Addressing the Australia-Israel Chamber of Commerce today, Thodey acknowledged that Telstra had monopoly control of Australia’s fixed-line network but market dynamics would change with the government-owned NBN.
“My vision for Telstra is that we become a great, global technology company,” he said. “We’ve been too long bounded by being the incumbent telco and that is not the future of Telstra.
“We applaud the NBN and want the NBN to be really successful so we can get on with our lives.”
Fixed line and mobile network services still comprise a bulk of Telstra’s revenues, but the company has invested heavily in cloud computing and applications more recently.

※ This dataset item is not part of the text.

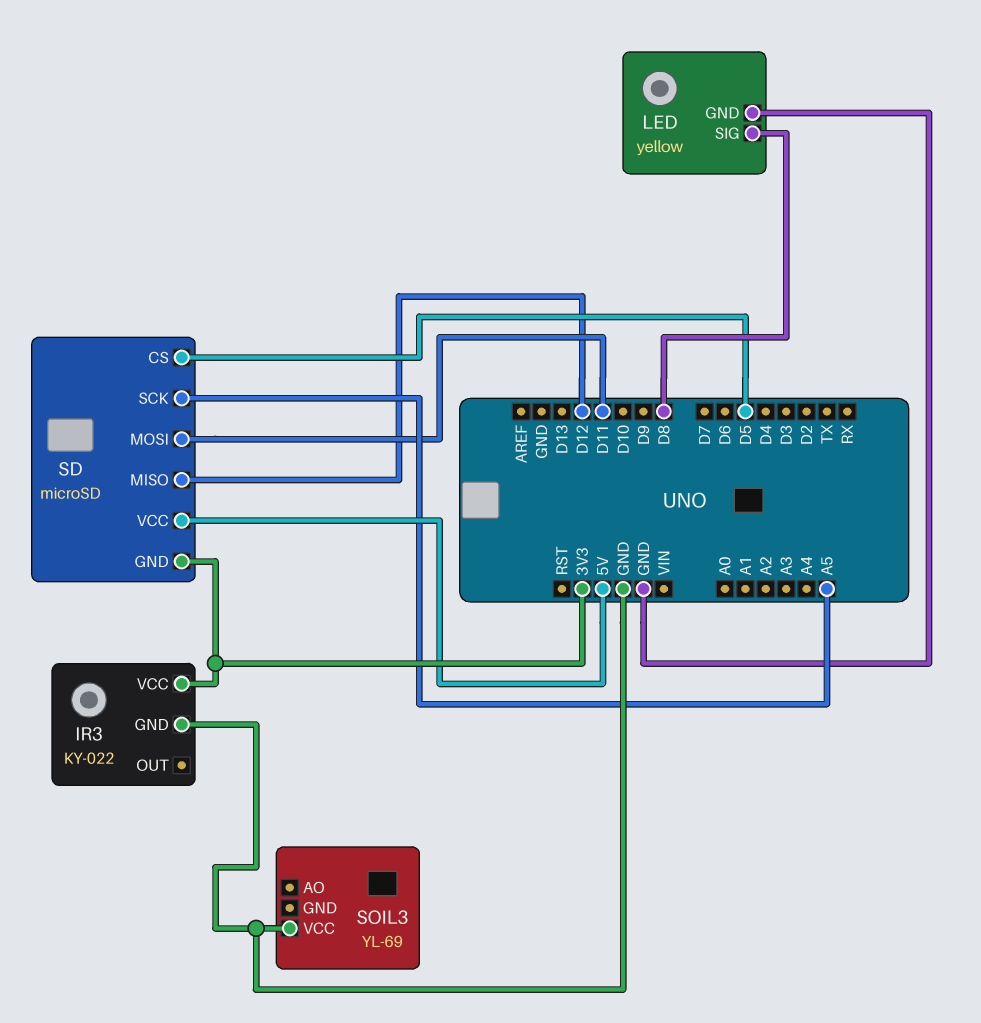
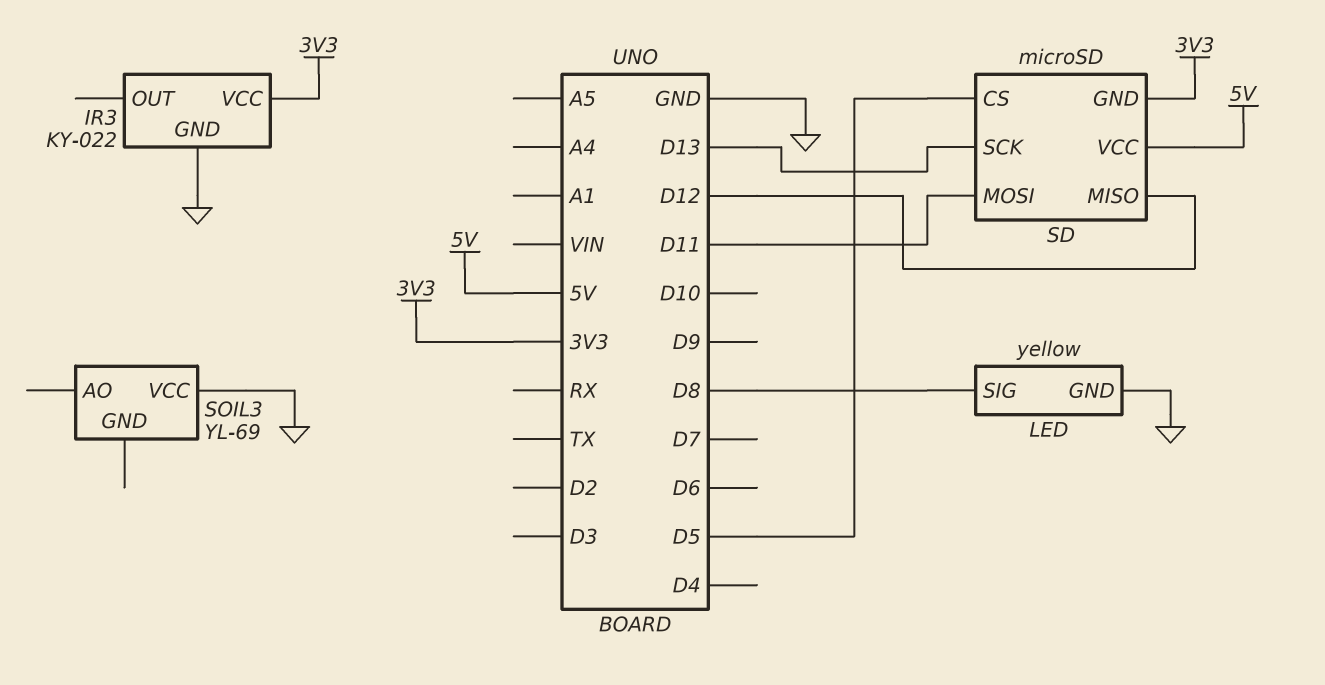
SD pin SCK: A5 -> D13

Last month, Telstra launched start-up accelerator muru-D, buying a 6 per cent stake in 10 early stage businesses for $40,000 each and six months of business support, mentoring and coaching.
Thodey said today that giants like Telstra needed to back smaller businesses and ideas to foster innovation in Australia.
To date, Telstra Ventures has bought equity in e-health companies Fred IT and IP Health, cloud-based communication software company Whispir, and restaurant booking engine Dimmi in Australia.
In December, it tipped $US43 million into US-based video streaming and analytics platform provider Ooyala, which has raised a total of $US122 million to date.
“Australians are great adopters of technology,” Thodey said. “You see this in the adoption of smartphones, the take-up of internet connections.
“There’s this incredible appetite for innovative use of technology – however, it’s the use of other people’s technology, not technology that’s built in Australia except for some specific examples.
“What we’re trying to do is help local companies become more successful. Some will be integrated into Telstra, some we will leave to operate on their own.
“Besides start-ups, we’ve been investing in applications, both in Silicon Valley [and Australia], where we’re taking an equity position in companies that have been operating for awhile.”
Thodey and Pollenizer co-founder Mick Liubinskas – who now runs the muru-D program – today painted Telstra as an ally to Australian start-ups but one audience member argued that the telco’s monopoly status was stifling competition and holding innovation back.
Thodey argued that Telstra didn’t have an unfair advantage, especially when viewed through a global lens.
“In fixed, it’s a different issue but that’s why we have regulators, but I don’t think it’s fair to characterise us as monopolistic in all areas,” he said.
“In the mobile area, Telstra isn’t a monopoly at all. It’s because we invest and take risks every day. Investing a billion dollars a year [in mobile network upgrades] – any of our competitors who are international companies could do that and but they choose not to.
“For all of us, no longer is our competition only in Australia; you’ve got to think of your competition as being global. The digital age is creating global competitors, not just local.
“People should have a view of Telstra as a great Australian company, not as the incumbent telco. How do we change these perceptions? That’s on us to do that.”